Korean streaming platforms Tving and Seezn have announced plans to merge. The consolidation move is seen as a means to counter the dominance of Netflix, which is by far the largest subscription video player in the country.
The move was unveiled in two regulatory filings by KT Studio Genie, the media unit of telecoms operator KT Studio Genie, owner of Seezn, and by CJ ENM, the 57% majority owner of TVing.
More from Variety
The merger is intended to “strengthen the over-the-top (OTT) platform competitiveness within the domestic media and contents industry, and accelerate the growth of K-contents,” KT Studio Genie said.
Tving CEO Yang Ji-eul said the enlarged entity aims to become the world’s No. 1 K-content platform by utilizing the “content production infrastructure and communication technology of both companies.”
TVing is expected to absorb Seezn and become the largest Korean-owned streaming platform. Figures published locally say that the combined entity will have over 5 million subscribers, putting it ahead of the country’s current biggest platform Wavve at 4.23 million. They also report that Netflix has 11.2 million subscribers in Korea.
Figures from other sources differ substantially, suggesting a different methodology, though the ranking of the competing services remains similar.

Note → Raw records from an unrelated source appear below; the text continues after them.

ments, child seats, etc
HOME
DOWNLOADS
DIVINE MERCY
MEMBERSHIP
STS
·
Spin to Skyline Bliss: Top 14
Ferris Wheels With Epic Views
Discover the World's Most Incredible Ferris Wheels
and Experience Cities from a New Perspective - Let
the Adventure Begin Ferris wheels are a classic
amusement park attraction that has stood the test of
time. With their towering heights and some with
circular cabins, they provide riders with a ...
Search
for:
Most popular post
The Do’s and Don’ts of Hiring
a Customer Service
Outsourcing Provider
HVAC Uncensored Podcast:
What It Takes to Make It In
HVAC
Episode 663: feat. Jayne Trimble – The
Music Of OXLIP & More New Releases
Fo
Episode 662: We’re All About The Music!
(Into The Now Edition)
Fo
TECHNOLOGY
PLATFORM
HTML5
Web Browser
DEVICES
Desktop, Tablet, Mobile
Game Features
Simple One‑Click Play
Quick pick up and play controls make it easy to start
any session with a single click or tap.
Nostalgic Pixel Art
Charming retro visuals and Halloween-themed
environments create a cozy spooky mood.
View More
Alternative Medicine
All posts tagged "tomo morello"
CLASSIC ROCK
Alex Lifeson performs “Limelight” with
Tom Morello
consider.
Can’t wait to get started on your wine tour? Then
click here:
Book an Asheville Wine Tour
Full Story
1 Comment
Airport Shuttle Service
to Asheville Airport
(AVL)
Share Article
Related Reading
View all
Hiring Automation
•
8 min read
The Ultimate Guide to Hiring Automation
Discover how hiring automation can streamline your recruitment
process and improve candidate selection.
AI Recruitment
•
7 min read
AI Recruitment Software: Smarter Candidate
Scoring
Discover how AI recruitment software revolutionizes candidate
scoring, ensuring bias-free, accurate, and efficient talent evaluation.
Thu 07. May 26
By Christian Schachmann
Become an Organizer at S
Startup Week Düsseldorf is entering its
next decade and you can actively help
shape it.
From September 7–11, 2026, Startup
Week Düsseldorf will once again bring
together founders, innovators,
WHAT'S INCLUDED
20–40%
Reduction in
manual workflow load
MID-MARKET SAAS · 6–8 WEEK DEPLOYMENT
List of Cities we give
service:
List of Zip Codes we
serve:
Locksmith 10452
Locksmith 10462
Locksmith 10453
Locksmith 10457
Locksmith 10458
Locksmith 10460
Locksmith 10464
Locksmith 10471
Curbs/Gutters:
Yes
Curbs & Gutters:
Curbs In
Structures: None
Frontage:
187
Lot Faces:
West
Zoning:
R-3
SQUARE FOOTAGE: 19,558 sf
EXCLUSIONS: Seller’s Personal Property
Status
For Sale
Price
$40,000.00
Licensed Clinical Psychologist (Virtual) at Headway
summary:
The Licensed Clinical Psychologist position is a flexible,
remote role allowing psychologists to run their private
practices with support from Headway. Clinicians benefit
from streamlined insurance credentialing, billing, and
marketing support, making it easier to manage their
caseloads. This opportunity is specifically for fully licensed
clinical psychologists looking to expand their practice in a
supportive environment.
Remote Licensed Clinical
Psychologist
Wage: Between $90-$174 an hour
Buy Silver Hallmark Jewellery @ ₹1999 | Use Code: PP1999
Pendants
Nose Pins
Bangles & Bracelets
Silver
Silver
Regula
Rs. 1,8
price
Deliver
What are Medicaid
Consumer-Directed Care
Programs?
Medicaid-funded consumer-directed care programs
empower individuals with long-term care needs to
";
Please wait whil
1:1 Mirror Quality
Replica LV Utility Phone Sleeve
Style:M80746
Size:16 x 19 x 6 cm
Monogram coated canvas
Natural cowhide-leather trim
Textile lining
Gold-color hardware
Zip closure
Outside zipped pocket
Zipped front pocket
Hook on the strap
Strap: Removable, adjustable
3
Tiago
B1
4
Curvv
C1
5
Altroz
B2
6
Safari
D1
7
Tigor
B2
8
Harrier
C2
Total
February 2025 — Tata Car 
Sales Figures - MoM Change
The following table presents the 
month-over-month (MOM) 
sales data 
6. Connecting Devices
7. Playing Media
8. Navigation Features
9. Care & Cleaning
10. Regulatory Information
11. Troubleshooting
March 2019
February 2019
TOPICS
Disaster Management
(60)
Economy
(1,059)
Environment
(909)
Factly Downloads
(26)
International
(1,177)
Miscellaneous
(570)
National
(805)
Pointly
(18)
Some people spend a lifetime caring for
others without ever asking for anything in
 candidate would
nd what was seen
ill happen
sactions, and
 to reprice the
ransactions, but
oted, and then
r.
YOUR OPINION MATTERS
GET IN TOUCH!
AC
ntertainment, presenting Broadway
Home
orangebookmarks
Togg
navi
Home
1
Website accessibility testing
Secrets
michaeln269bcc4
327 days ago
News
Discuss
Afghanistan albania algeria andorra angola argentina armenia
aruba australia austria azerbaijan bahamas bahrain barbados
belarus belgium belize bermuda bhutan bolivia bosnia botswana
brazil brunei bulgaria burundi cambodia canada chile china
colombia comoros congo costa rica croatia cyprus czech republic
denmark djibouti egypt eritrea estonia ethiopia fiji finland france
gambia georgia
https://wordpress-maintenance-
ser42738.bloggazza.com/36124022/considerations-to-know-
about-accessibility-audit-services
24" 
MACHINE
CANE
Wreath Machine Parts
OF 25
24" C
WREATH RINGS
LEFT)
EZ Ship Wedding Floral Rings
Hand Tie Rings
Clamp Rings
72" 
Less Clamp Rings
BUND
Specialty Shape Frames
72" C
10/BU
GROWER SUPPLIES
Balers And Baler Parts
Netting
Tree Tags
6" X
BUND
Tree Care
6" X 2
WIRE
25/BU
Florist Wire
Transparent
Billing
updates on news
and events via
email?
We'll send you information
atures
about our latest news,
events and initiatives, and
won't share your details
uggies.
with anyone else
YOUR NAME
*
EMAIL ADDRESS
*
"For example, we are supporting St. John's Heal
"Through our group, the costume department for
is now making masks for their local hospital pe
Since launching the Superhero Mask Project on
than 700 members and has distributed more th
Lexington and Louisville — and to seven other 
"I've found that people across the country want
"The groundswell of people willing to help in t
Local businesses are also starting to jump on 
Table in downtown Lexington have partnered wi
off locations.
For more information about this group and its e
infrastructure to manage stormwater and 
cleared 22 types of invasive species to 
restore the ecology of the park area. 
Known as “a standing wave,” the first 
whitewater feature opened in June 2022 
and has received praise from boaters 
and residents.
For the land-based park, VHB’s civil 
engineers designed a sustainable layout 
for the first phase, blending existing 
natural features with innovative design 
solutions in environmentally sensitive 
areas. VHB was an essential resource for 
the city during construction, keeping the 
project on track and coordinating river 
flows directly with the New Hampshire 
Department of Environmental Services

Independent media consultancy, Media Partners Asia reported that at the end of 2021, there were 14.1 million paid-for video subscriptions in Korea and that of those Netflix accounted for 33% or 4.7 million. The same report credited Wavve with 19% of the market (2.68 million subscribers) and TVing with 18% (2.53 million).
Tving reported an annual operating loss of KRW208 billion won ($159 million) last year. Seezn had operating profit of KRW2.5 billion ($1.91 million) in 2021.
Merger benefits are being touted as including savings on marketing costs and an expanded pool of subscribers that include KT’s 14 million cell phone clients. TVing was last year reported to have spent KRW18 billion ($13.8 million) on marketing.
The move follows CJ ENM’s investment of KRW100 million ($77 million) into Studio Genie last year and the more recent launch of Paramount+ in Korea as an adjunct to TVing. In order to boost its content capacity, CJ ENM has also bought control of U.S. TV production giant Endeavor Content and recently launched a third TV production hub.
The streaming market in Korea remains highly competitive with Disney+ making a strong debut, local Amazon-like service Coupang Play making headway, and Apple TV+ also launched in the country. But the Korean streaming sector could become still tighter if Warner Bros Discovery finally goes ahead with the launch of HBO Max in the country or if Amazon makes a more substantial move.